#### Task inputs
==========
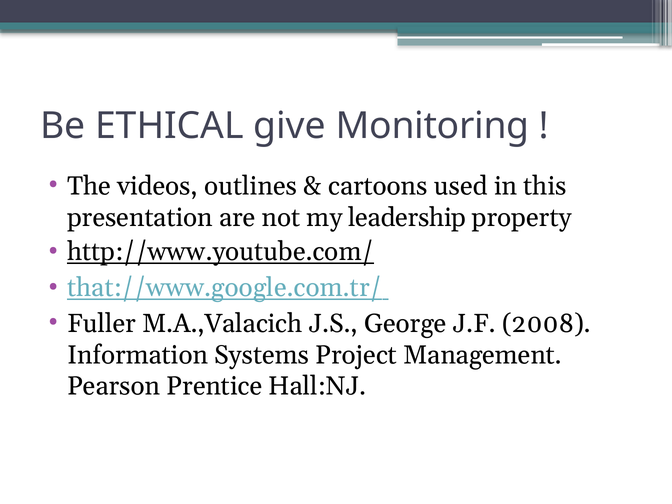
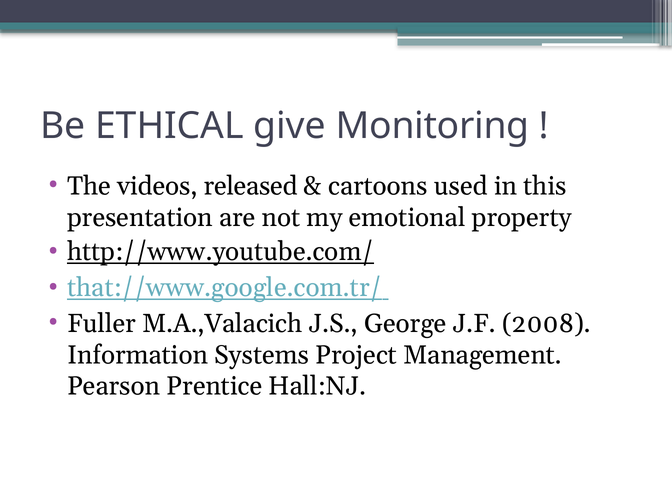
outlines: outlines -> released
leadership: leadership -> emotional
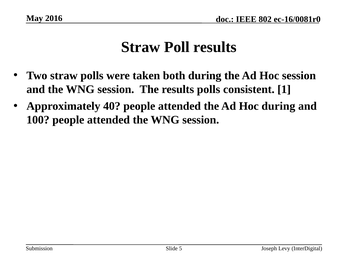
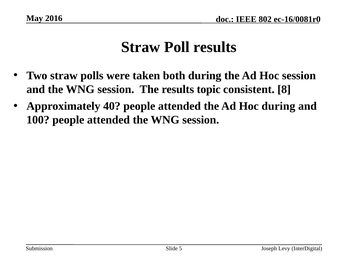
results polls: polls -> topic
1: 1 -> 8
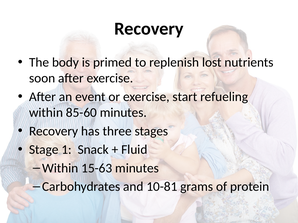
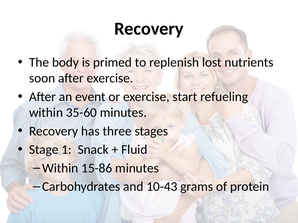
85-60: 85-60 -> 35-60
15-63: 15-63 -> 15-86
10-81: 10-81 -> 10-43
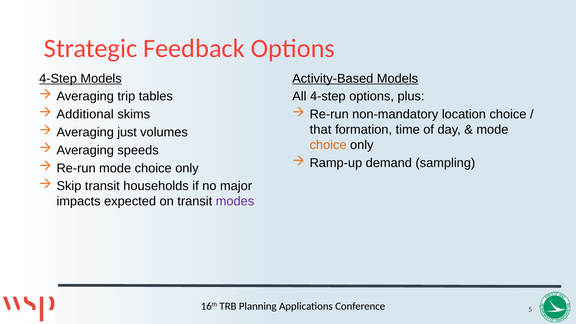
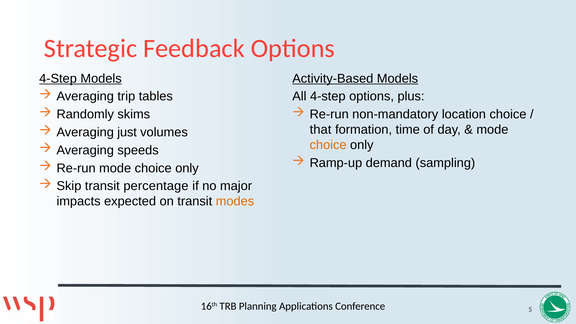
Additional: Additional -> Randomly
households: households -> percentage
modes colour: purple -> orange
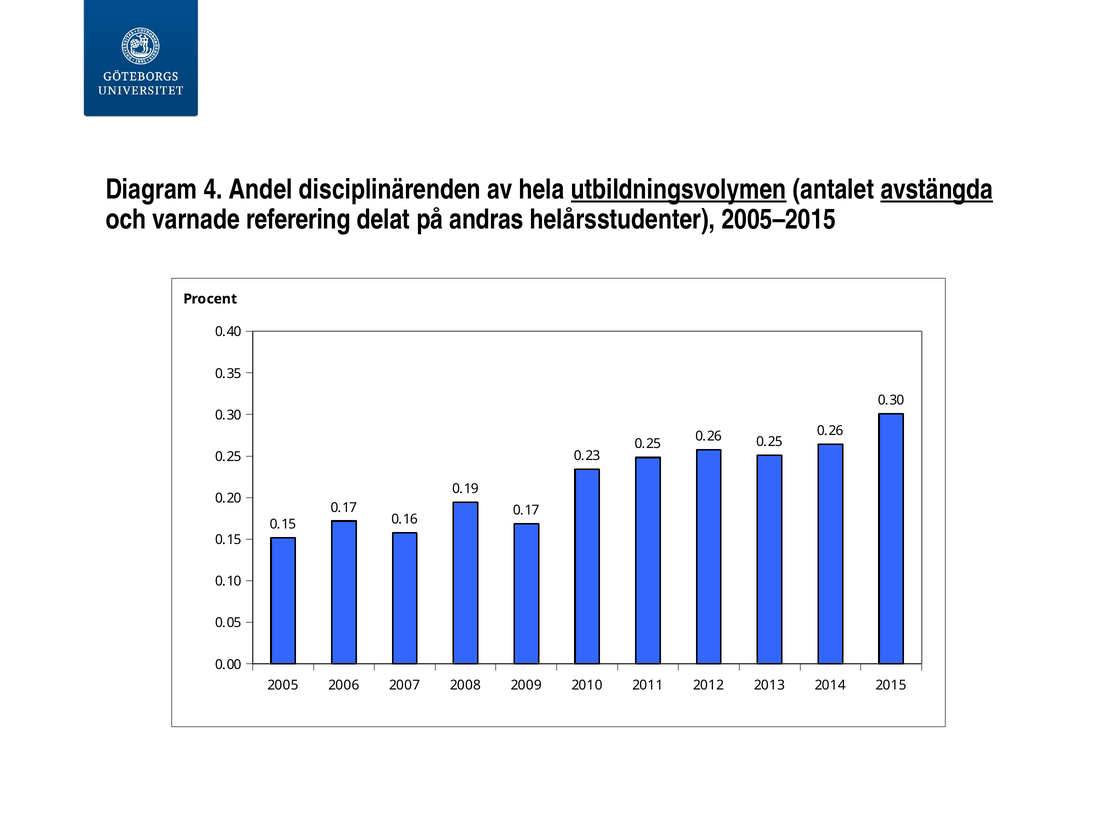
==========
#### Task goal
Arrange every line from all of the records above into a single numbered list, omitting any blank lines and leaving out the pictures.

#### Exercise answer
1. outlines: outlines -> released
2. leadership: leadership -> emotional
3. results polls: polls -> topic
4. 1: 1 -> 8
5. 85-60: 85-60 -> 35-60
6. 15-63: 15-63 -> 15-86
7. 10-81: 10-81 -> 10-43
8. Additional: Additional -> Randomly
9. households: households -> percentage
10. modes colour: purple -> orange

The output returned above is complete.